Disons pourquoi on n’a pas renoncé à construire des télescopes, quoiqu’on ait découvert depuis longtemps les moyens de parer à l’aberration de réfrangibilité.

Si dans la masse de verre destinée à la construction d’un objectif de lunette, il y a çà et là des stries, elles donnent lieu à des réfractions irrégulières qui troublent considérablement la netteté des images. La même diffusion peut résulter d’une inégale réfringence dans les diverses parties vitreuses dont la masse se compose.

Un défaut d’homogénéité dans la masse métallique destinée à la construction d’un miroir de télescope, n’a pas les mêmes conséquences, puisque les rayons se réfléchissent suivant les mêmes lois, quelle que soit la densité ou la contexture d’un métal. On peut craindre seulement qu’en polissant le métal, les parties différentes par leur dureté ne s’entassent diversement, et qu’elles ne fassent pas partie, quand le travail est achevé, d’une seule et même courbe régulière.

Si l’on me demandait maintenant pourquoi les télescopes à réflexion ne sont pas appliqués aux instruments divisés, je répondrais que cela tient à leur poids beaucoup plus grand que celui des lunettes proprement dites, et à la difficulté de maintenir le miroir dans une position parfaitement invariable par rapport au tuyau qui le renferme.

Le poids du télescope dépend de l’épaisseur considérable qu’on est obligé de donner au miroir, sans quoi sa courbure change très-sensiblement, même par le plus léger changement de pression dans un point particulier de la surface.

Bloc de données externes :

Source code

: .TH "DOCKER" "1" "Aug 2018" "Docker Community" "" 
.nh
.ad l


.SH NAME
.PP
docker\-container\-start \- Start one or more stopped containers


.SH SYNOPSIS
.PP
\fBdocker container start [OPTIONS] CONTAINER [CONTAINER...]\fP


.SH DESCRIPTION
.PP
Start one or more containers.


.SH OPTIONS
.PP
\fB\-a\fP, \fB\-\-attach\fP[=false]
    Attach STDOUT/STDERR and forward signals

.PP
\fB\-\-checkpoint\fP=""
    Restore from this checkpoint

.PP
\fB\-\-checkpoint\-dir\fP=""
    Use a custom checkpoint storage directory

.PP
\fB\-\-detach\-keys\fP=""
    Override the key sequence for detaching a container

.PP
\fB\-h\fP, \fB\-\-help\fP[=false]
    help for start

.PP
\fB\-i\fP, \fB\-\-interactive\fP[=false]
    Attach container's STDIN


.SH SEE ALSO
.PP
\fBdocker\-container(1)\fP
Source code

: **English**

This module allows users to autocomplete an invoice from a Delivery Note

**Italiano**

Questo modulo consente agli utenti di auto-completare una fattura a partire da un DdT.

  1. Le miroir concave placé au fond du tube fournit une image que le miroir plan b placé vers l’orifice réfléchit latéralement pour que l’œil puisse l’observer avec l’oculaire d. On dirige l’instrument à l’aide du chercheur a, en soulevant le cadre m dans des coulisses à l’aide de la manivelle h. En avant on fait aussi mouvoir l’instrument de haut en bas ou de bas en haut par les engrenages g et f, qui permettent des mouvements lents ou rapides. On le fait enfin marcher de droite à gauche ou de gauche à droite à l’aide de l’engrenage e.
  2. Le miroir M placé au fond du tube fournit une image qui, avant la réunion des rayons lumineux C′MN à son foyer, est réfléchie par le miroir N incliné à 45° par rapport à l’axe du tube. Ce miroir N renvoie l’image en ab ; la lentille oculaire o la fait voir en a′b′.
  3. a est une lunette qu’on nomme un chercheur ; b est l’oculaire, qu’on approche ou qu’on éloigne pour l’approprier à la vue de l’observateur. — L’instrument est monté sur un pied autour duquel il peut tourner.
  4. Le miroir concave placé au fond du tube donne son image en a entre le foyer f et le centre o d’un second miroir concave N très petit placé près de l’orifice du tube O. Le miroir N fournit alors une image en ab vers le fond du tube, où une lentille oculaire MI′ adaptée à la vision distincte de l’observateur fait voir l’image de l’astre grossie et droite en a′b′.